On Mon, Mar 14, 2022 at 9:18 PM Ben Goertzel <[email protected]> wrote:

> ...
> Well I am working pragmatically with the notion that the meaning of
> concept C to mind M is the set of patterns associated with C in M.


I like your pattern based conception of meaning. Always have. It's a great
improvement on symbolic meaning.

But I came to conclude that patterns don't tell the whole story. The fuller
story is that patterns can grow. Glider guns, and all that.
In comparison with you, then, you might say I've moved to a notion that:

The meaning of concept C to mind M is... the grouping a set of patterns in
a certain way, which you can choose to call C if you wish, but it doesn't
necessarily need a label, because you can generate it at will, and the
exact set you get may differ according to the context M finds itself in.

(That "way" of grouping typically in linguistics has been according to
shared contexts. Transformers work basically the same way. But they try to
label all the "C" too.)

One way to see the contrast between the static set model and the actively
grouping set model is to that made by Romain Brette, who contrasts
"representational" vs. "structural" models. Roughly "representational"
models are sets, while "structural" models are assembled according to
grouping principles:

http://romainbrette.fr/perceptual-invariants-representational-vs-structural-theories/

Brette's contrast is also in line with some views of the Active Inference
line of thought, for whatever that's worth, e.g. Maxwell Ramstead:

"The traditional view of cognitive processing ... is that the brain is
essentially an aggregative, bottom up, feature detector ... the more
sensory areas which are supposed to be lower down on the processing
hierarchy ... essentially detect features ... "

"What we think is that this is maybe just the wrong way to look at the
problem. ... The predictive processing view or the active inference view
flips this on its head. And says OK well maybe this top down thing is what
the brain is mainly engaged in."

http://www.youtube.com/watch?v=WzFQzFZiwzk&t=17m58s

There are other versions of this approach elsewhere. How many do you want?
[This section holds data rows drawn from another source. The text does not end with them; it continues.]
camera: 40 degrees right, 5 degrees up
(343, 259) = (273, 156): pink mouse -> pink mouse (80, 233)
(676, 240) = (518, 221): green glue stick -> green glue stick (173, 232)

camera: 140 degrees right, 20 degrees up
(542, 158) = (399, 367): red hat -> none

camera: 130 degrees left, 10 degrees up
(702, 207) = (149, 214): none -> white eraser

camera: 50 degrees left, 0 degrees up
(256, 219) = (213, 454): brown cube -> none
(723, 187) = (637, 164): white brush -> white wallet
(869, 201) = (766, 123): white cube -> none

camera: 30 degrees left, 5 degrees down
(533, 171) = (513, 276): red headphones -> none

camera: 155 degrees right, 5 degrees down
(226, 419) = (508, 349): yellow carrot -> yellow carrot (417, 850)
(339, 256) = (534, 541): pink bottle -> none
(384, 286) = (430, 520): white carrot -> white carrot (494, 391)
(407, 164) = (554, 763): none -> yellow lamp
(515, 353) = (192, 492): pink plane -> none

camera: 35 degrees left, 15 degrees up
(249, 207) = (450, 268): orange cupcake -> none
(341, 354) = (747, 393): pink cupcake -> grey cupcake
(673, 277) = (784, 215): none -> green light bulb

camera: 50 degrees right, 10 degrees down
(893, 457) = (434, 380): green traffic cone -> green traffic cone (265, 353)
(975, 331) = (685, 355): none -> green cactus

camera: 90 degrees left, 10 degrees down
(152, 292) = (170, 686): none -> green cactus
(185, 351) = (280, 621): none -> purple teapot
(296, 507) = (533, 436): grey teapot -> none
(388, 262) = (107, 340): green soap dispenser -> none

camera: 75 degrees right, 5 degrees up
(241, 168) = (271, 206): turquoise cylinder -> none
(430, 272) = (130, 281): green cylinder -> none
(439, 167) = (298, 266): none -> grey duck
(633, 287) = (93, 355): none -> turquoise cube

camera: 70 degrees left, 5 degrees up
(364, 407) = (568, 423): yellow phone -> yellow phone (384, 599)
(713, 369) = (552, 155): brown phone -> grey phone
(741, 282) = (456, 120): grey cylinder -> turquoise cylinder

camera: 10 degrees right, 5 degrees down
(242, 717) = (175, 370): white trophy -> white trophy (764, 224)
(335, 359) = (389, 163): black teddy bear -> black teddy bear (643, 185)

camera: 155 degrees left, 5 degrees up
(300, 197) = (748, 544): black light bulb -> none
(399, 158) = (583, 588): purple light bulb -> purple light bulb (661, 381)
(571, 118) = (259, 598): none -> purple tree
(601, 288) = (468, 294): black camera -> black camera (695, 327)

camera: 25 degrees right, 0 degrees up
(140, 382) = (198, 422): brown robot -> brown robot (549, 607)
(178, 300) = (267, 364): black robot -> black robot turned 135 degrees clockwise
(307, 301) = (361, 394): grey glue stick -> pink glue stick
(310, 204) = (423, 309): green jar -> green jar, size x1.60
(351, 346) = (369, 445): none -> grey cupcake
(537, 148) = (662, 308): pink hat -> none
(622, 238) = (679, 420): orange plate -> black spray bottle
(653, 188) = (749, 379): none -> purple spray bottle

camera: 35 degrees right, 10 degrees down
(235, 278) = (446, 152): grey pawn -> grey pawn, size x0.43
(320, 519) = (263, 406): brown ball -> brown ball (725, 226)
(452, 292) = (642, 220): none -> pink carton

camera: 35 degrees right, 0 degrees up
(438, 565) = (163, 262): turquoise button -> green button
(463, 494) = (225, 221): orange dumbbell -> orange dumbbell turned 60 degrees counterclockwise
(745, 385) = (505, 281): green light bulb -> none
Encapsulate Goedel incompleteness by creating an entirely new sense for
logic and negation if you like. Sounds like a basis transformation to me.

Sounds to me similar to the way Category Theory embraces Goedel's theorem
by building a basis for mathematics in variability. Which is the line I see
Coecke taking. So Coecke's "Togetherness" might equate to your
"paraconsistent logic".

Ought to be any number of ways you can formalize them top-down.

But if the sets are generated, it will always be easier to generate them
bottom up. We're already doing it. We just need to stop being surprised
when we get an infinite number, and that they contradict.